Browse Prior Art Database

Link Error Statics Gathering Mechanism

IP.com Disclosure Number: IPCOM000010985D
Original Publication Date: 2003-Feb-06
Included in the Prior Art Database: 2003-Feb-06
Document File: 2 page(s) / 44K

Publishing Venue

IBM

Abstract

Serial optical communications link errors are typically monitored using interrupts to microprocessors. This works well when a microprocessor is dedicated to the link, but in hardware state machine driven links (InterSystem Channel (ISC) used in zSeries z900 processors and InfiniBand channel adapters and switches), a new approach is required. This invention describes hardware state machines required to gather link error statistics with minimal processor involvement.

This text was extracted from a PDF file.
At least one non-text object (such as an image or picture) has been suppressed.
This is the abbreviated version, containing approximately 49% of the total text.

Page 1 of 2

Link Error Statics Gathering Mechanism

  In serial links such as ESCON and ISC using the 8B/10B code, the first indication of a bit error is a code violation (CV).
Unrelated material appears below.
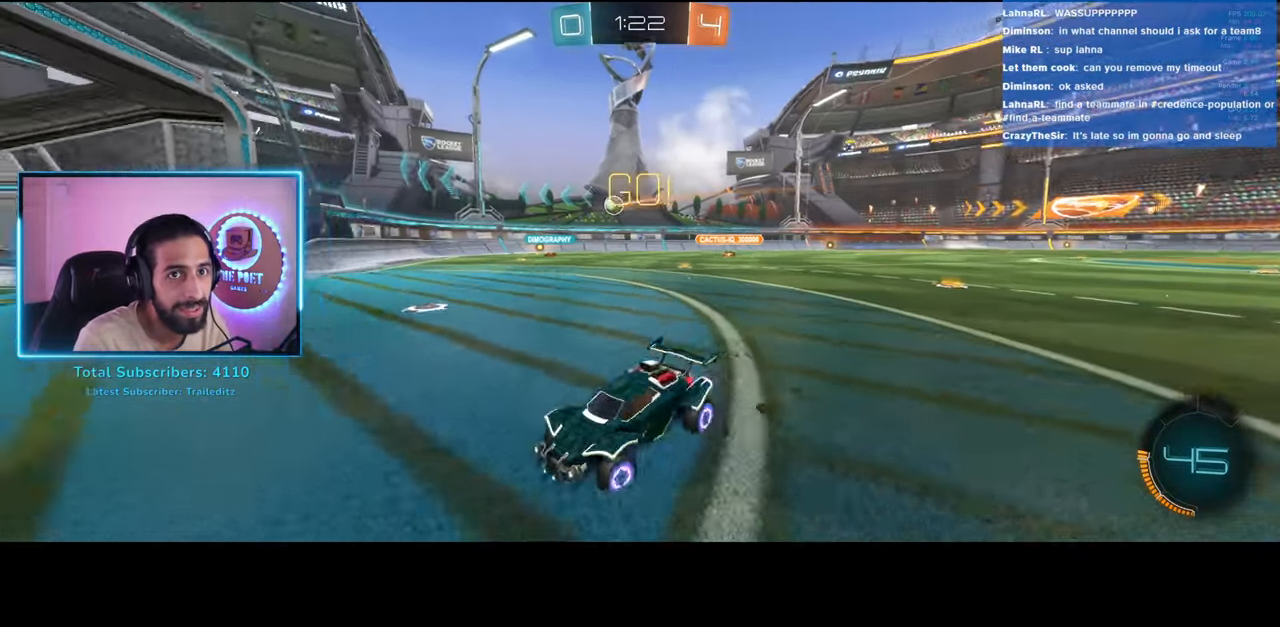
{"keys": ["d", "w"], "mouse": [], "events": [[183, "d", "down"], [350, "shift", "down"], [467, "shift", "up"]]}
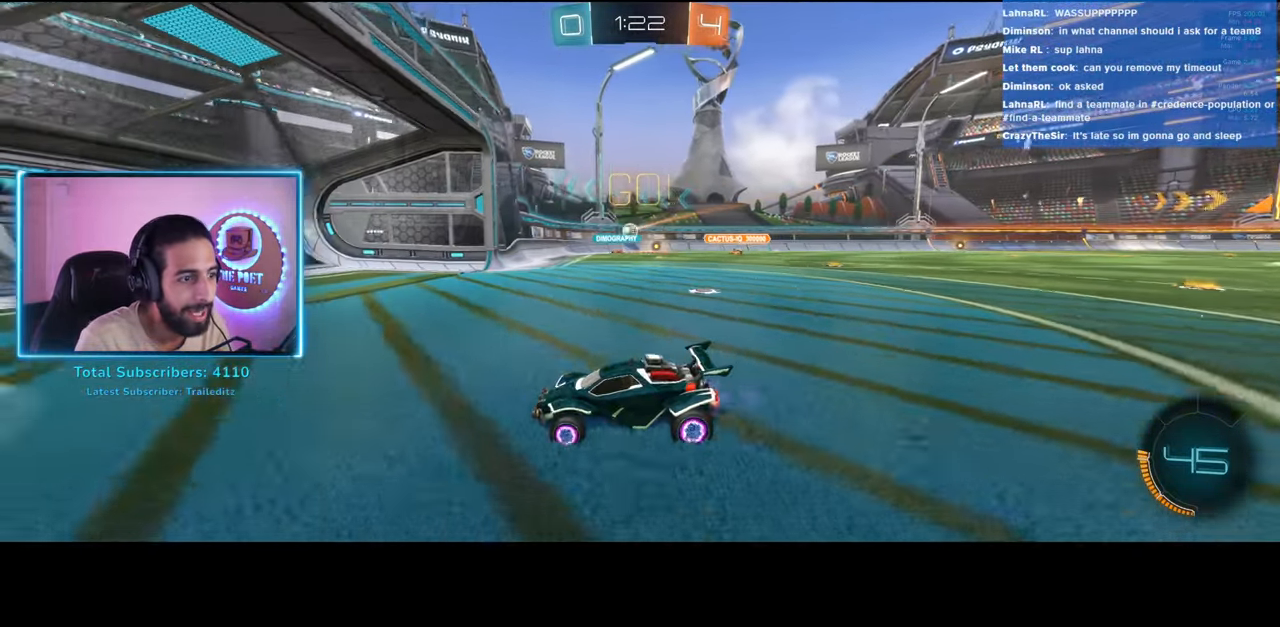
{"keys": ["a", "w"], "mouse": [], "events": [[417, "d", "up"], [500, "a", "down"]]}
If the bit error is in a frame, it may be either recognized immediately (CRC error in the information field) or a message timeout condition is detected. In either case, error recovery mechanisms are invoked, and the damaged frame (or operation) is retried. Bit errors in either the idle sequence or a continuous sequence (another type of idle sequence) do not damage frames, but they still must be detected and tracked to determine the overall link error performance (bit error rate).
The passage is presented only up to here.